How to complete this task:
Make an exact copy of the whole listing, but leave its pictures out.

Material for the task:

:::::

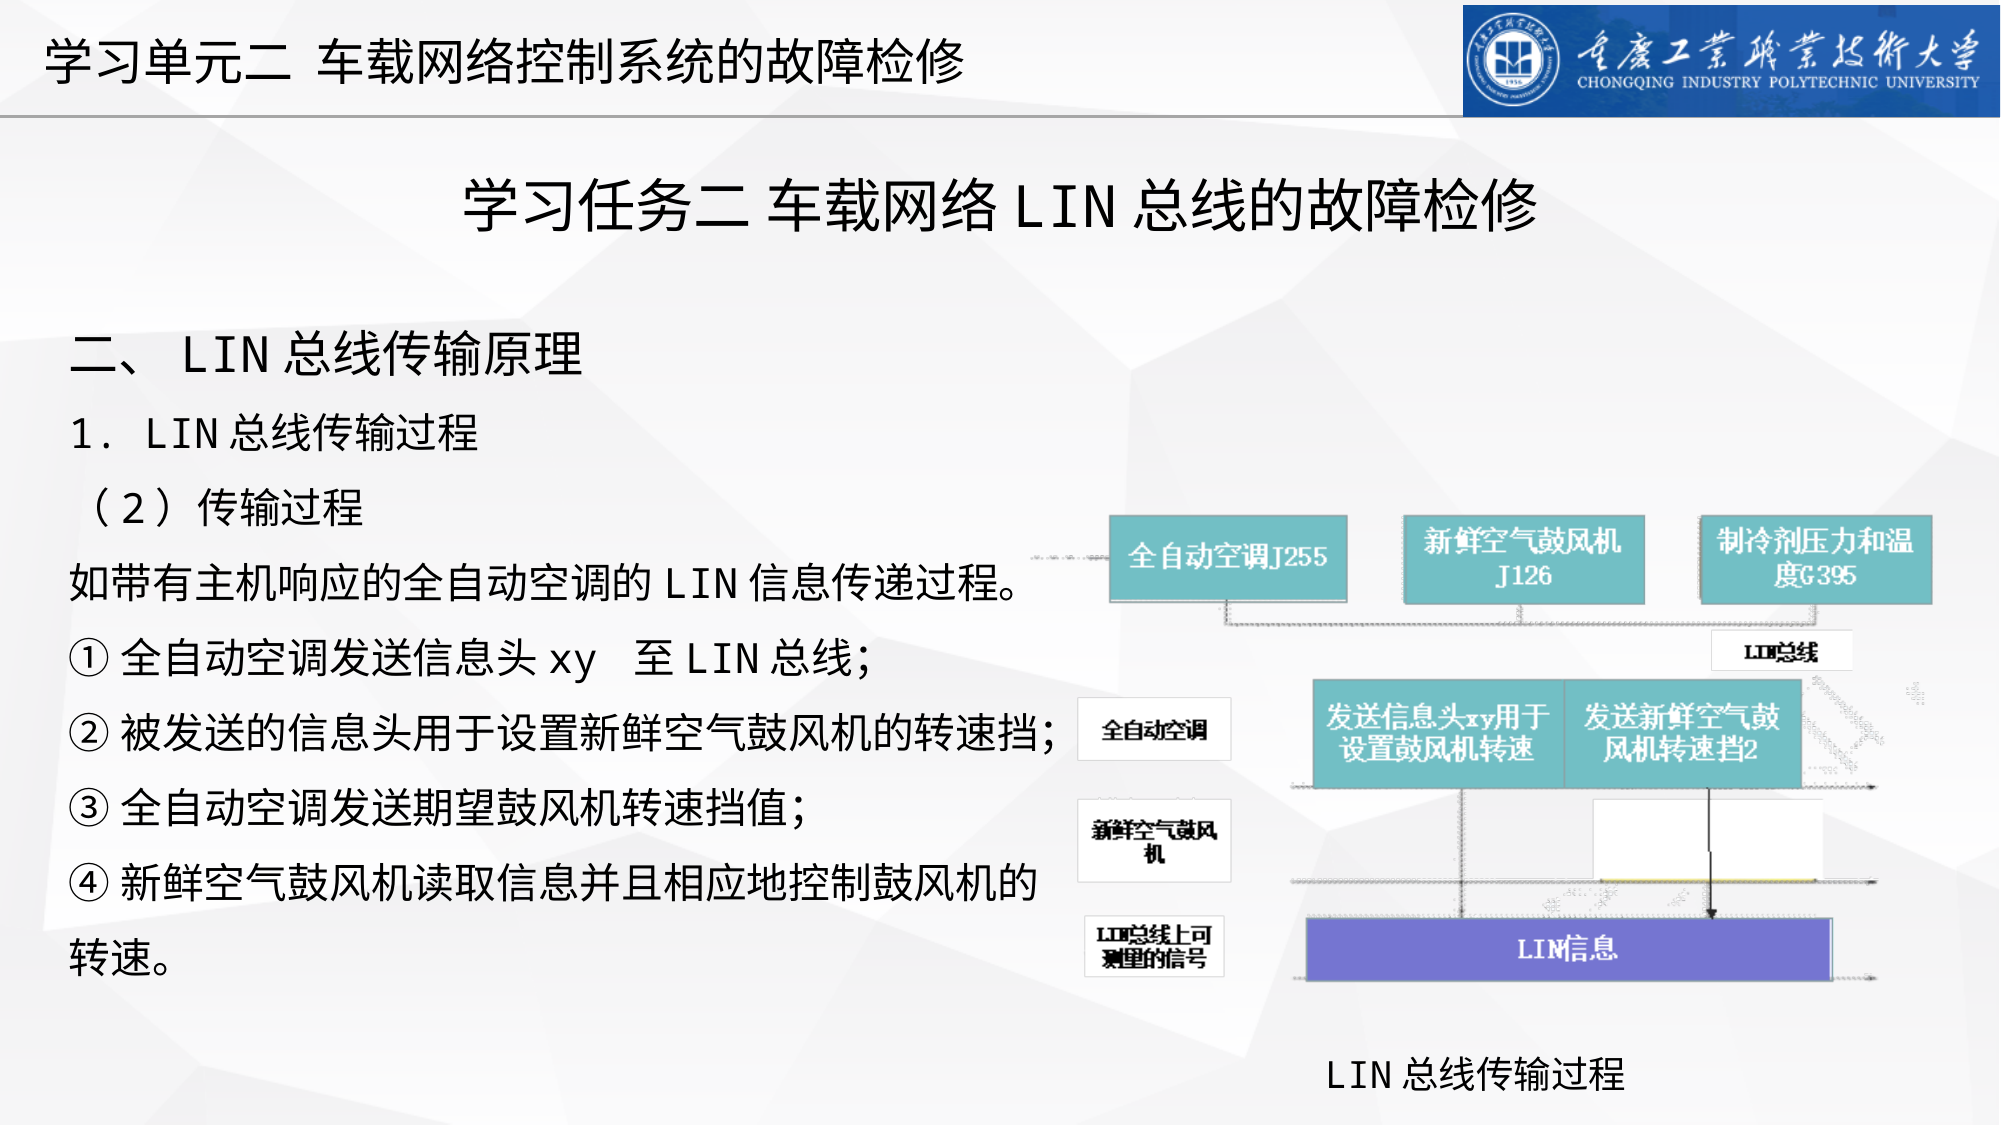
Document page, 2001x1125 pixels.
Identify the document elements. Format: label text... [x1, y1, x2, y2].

picture [0, 118, 1999, 1125]
picture [0, 0, 2001, 117]
text_box 学习任务二 车载网络LIN总线的故障检修 [433, 161, 1567, 247]
text_box 二、LIN总线传输原理 1. LIN总线传输过程 （2）传输过程 如带有主机响应的全自动空调的LIN信息传递过程。 ①全自动空调发送信息头xy 至LIN总线； ②被发送的信息头用于设置新鲜空气鼓风机的转速挡； ③全自动空调发送期望鼓风机转速挡值； ④新鲜空气鼓风机读取信息并且相应地控制鼓风机的转速。 [54, 284, 1082, 990]
text_box LIN总线传输过程 [1310, 1020, 1648, 1103]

:::::

Response to the task:
Document page, 2001x1125 pixels.
Identify the document elements. Format: label text... [x1, y1, x2, y2].

picture [0, 118, 1999, 1125]
picture [0, 0, 2001, 117]
text_box 学习任务二 车载网络LIN总线的故障检修 [433, 161, 1567, 247]
text_box 二、LIN总线传输原理 1. LIN总线传输过程 （2）传输过程 如带有主机响应的全自动空调的LIN信息传递过程。 ①全自动空调发送信息头xy 至LIN总线； ②被发送的信息头用于设置新鲜空气鼓风机的转速挡； ③全自动空调发送期望鼓风机转速挡值； ④新鲜空气鼓风机读取信息并且相应地控制鼓风机的转速。 [54, 284, 1082, 990]
text_box LIN总线传输过程 [1310, 1020, 1648, 1103]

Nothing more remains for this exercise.